Framing was another option.  I really liked how Allan McDonald's photo were framed.  The framing allowed people to get close up to the works, it was consistent and reinforced the lines which appeared throughout the photos.

Research:
  • Cost of printing at MIT ranges from $60 - 1 metre of double weight matte, glossy or photo paper or $100 - 1m for Hammulher paper (Fine Art print paper)
  • Binders - University Binders Cost for binding is about $66 however as i was binding under 10 prints they were not that keen to take it on.  The person i spoke to said that they could definitely do it but its time consuming and they don't really make any money on it
  • Framing - Basically you get what you pay for! Factory frames: At the lowest end $69 A3 frame with standard glass, $87 A3 frame with non reflective glass, $100 A3 frame with uv protection glass, $107 with standard glass with acid free mat - 
Portraiture research
Photographers i've research to see where i fit into this genre: - 
  • Sally Mann -  "Most of the pictures I take are of the things I love, the things that fascinate and compel me" - 
  • John Miller (South Africans vs All blacks) - documentary photographer and film maker.  He has a strong focus on Maori political history.  His images are shot on location, showcasing the people in their environments.  His photos show his subject quite up close and frame significant protests and events in New Zealand history.
  • Thomas Ruff (portraits) Shot in studio between 1981 and 1985.  His photos are photographed in a similar way, formal passport looking images with the upper edge of the photos situated just above the hair using even lighting.  
  • Cecil Beaton (portrait photographer, produced glamour photos shot in monochromatic film) -  renown for photographing his subject with unusual poses and backgrounds.  His work focused on cultural icons of his day documenting its famous, beautiful, fashion and intriguing figures.
Portrait photography and how my photos fit into the genre -   They are shot in the studio and are known as traditional or classical portraiture.  The purpose of a portrait is to depict a visual representation of the subject.  Common portraits have subjects looking directly into the camera.  Portraits can include head shots, two thirds or full body frames.

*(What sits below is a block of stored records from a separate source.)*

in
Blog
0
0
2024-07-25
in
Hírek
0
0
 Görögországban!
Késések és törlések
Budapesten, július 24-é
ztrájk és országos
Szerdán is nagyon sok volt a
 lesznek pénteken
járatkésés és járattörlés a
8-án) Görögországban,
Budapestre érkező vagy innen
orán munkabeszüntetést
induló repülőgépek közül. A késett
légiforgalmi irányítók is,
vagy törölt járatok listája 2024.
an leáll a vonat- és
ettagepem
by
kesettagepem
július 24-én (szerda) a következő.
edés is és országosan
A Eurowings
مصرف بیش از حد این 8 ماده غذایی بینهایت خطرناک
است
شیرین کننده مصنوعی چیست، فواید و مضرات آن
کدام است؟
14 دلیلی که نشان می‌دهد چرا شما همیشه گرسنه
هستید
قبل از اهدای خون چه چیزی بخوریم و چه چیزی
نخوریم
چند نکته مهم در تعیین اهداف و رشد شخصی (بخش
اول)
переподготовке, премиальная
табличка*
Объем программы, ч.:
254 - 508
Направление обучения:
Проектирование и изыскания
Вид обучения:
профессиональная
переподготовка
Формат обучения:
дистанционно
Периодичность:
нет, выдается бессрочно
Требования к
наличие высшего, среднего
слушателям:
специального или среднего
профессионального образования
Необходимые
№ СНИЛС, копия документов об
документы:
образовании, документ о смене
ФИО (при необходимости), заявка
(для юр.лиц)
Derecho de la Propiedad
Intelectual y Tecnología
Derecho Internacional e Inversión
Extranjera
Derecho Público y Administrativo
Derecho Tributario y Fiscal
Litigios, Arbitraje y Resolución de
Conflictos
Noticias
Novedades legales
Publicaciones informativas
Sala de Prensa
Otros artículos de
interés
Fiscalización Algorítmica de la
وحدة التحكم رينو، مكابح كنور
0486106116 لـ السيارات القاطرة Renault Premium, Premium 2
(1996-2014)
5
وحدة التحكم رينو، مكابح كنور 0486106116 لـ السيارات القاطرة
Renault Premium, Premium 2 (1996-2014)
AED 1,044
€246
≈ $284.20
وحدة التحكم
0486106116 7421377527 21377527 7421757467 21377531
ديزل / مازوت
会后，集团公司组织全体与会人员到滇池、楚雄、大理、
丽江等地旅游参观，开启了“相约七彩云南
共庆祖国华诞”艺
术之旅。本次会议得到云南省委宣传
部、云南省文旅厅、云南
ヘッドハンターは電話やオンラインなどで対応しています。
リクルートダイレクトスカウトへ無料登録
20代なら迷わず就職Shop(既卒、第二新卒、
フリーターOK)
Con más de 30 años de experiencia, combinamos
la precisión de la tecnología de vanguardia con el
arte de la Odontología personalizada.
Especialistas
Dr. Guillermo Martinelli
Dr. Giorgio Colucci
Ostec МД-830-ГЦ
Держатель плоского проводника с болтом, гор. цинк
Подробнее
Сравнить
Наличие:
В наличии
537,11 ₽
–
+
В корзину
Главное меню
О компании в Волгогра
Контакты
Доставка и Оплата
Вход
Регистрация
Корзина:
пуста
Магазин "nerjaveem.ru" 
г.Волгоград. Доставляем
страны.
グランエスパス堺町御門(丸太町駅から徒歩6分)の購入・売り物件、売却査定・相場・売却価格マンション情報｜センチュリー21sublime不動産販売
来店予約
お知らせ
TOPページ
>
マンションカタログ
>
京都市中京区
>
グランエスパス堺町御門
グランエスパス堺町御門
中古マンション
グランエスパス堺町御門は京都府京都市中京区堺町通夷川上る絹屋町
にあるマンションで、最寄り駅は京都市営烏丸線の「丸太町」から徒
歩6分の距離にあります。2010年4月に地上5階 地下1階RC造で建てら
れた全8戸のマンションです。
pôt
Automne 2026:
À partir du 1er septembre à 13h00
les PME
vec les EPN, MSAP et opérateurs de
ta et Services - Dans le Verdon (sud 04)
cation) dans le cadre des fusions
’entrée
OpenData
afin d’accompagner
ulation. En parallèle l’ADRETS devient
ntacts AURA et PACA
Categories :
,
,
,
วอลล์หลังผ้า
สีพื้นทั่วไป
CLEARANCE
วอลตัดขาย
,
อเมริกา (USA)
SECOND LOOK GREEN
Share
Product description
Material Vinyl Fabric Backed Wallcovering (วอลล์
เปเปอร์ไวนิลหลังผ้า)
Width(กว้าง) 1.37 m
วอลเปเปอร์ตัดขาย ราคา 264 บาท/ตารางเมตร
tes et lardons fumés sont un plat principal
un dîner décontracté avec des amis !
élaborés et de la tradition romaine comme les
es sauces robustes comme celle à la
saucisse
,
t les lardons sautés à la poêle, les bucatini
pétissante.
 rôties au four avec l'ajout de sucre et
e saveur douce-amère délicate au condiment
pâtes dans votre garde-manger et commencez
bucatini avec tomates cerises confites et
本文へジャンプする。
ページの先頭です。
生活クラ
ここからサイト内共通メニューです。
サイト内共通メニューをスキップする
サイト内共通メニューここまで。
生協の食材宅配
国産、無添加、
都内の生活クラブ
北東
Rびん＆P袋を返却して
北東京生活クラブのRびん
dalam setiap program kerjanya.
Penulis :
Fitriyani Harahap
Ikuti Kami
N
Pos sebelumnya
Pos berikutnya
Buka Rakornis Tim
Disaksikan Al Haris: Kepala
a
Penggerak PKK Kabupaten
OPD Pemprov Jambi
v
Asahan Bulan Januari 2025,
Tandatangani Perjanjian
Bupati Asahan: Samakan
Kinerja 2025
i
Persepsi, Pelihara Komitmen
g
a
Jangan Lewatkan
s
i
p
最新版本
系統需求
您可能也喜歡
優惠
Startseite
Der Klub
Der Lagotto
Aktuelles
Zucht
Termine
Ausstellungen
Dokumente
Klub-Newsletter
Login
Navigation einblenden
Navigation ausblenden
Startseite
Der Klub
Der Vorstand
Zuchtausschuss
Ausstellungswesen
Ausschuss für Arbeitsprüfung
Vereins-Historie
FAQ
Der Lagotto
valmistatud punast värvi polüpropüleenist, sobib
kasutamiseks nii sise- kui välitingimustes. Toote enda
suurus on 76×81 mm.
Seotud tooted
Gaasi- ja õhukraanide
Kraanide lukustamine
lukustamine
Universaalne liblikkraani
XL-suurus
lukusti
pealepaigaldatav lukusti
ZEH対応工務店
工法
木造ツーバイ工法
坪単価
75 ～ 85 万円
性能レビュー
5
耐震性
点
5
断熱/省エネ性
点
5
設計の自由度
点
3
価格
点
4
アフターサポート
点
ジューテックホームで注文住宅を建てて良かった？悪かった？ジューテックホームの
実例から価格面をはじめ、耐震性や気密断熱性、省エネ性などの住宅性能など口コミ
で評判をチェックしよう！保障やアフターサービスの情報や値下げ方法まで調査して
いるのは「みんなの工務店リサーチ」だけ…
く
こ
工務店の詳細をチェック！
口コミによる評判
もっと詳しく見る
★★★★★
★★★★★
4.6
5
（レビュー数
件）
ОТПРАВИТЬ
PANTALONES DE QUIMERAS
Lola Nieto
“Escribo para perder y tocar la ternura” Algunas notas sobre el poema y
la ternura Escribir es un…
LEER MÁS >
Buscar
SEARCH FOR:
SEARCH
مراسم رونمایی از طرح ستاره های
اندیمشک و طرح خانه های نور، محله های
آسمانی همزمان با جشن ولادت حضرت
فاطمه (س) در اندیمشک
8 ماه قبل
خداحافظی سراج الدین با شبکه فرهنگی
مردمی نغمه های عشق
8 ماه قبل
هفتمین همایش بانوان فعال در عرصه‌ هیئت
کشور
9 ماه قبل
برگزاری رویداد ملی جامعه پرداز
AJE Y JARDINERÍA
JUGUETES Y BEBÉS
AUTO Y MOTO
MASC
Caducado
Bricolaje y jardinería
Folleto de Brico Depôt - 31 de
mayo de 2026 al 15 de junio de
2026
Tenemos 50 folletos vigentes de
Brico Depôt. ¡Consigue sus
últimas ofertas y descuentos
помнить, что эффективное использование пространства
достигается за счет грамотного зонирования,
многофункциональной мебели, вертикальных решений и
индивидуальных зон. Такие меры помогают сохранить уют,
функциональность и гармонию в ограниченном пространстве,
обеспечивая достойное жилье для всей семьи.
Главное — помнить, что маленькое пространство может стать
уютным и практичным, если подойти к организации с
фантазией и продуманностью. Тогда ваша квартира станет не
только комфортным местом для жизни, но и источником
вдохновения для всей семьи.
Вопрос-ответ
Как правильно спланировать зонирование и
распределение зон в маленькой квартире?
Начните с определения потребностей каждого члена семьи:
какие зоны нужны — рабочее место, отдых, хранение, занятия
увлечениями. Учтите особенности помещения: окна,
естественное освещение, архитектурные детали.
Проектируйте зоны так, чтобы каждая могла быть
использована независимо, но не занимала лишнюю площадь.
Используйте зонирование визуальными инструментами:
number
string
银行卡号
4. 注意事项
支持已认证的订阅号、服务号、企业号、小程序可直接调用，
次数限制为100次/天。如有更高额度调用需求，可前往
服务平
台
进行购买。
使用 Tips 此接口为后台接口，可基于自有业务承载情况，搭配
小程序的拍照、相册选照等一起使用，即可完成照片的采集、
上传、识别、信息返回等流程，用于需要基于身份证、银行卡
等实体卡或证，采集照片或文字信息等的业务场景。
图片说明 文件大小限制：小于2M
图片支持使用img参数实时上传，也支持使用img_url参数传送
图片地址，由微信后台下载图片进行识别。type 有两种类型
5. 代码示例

My photos are studio portraits.  They consist of mainly head shots.  My subjects have a variety of poses which maybe directed formal shots or playful, unaware shots.  My main focus is to capture a photo which which show cases the essence of the subject.

In terms of photographers who i can relate with, i would say Sally Mann is a photographer i really admire.  In preparation for her exhibition of Proud Flesh she wrote an essay for Conscientious to contextualise her work.  As much as i would love to be able to capture a photo that i believe represents the essence of a bit person.  This body of work definitely nails it.  She challenges us to look, and not be ashamed of sharing the truth.  This  highlights the depth of her art and the strength of her photographic voice.  In terms of my photography, i'm definitely at the beginning of my journey.  I love the photos that i have and the opportunities that photography has afforded me.  I still can't believe how much i have learnt or experienced over this short period.  Being a part of this course has provided me with a huge number of firsts ie: experience working with lighting, photographing in a studio, learning from experienced teachers and meeting amazing Top New Zealand photographers!.  The more i learn, the better my photography will get and the closer i will get to capturing photos which truly represent my subjects.

Cecil Beatons portraits have a classic symmetrical feel about them.  The composition of the subjects are quite linear, he uses a lot of lines and patterns in his photos.  In his works, the eyes are an integral element to the photos, this brings an intensity to the subject.  I love how elaborate his photos can be, which is reflective of his theatrical costume design background.  He has an eye for connecting with the subject to bring out vulnerable moments on film.
I'd love to delve into Cecil Beaton's work a lot more, he was a master at composing shots using props and varied backgrounds which i would really like to experiment more with.  My photos rely on lighting for the background, which works with the effect that i wanted.  I chose this lighting effect mainly because it aids in bringing the subject out more.  Defining spaces in the photo emphasises where everything sits in relation to each other.

These two artists are almost worlds apart.  One records personal portraits of family and friends and the other showcases the beauties of those in elite positions.  They both have made an impression on me in terms of my photography and where i wish to be.  From Sally Mann it is her need to define exactly how she portrays her subjects which really interests me.  I am both challenged and fascinated by her unconventional approach in a minimal setting.  As for Cecil Beaton, i love the glamour portraits with elaborate props and backgrounds.  With my own work, i'd say i sit between these two - I shoot portraits of people that i am closely connected using classic poses, lighting for that dramatic effect and in black in white to keep the focus on the subject.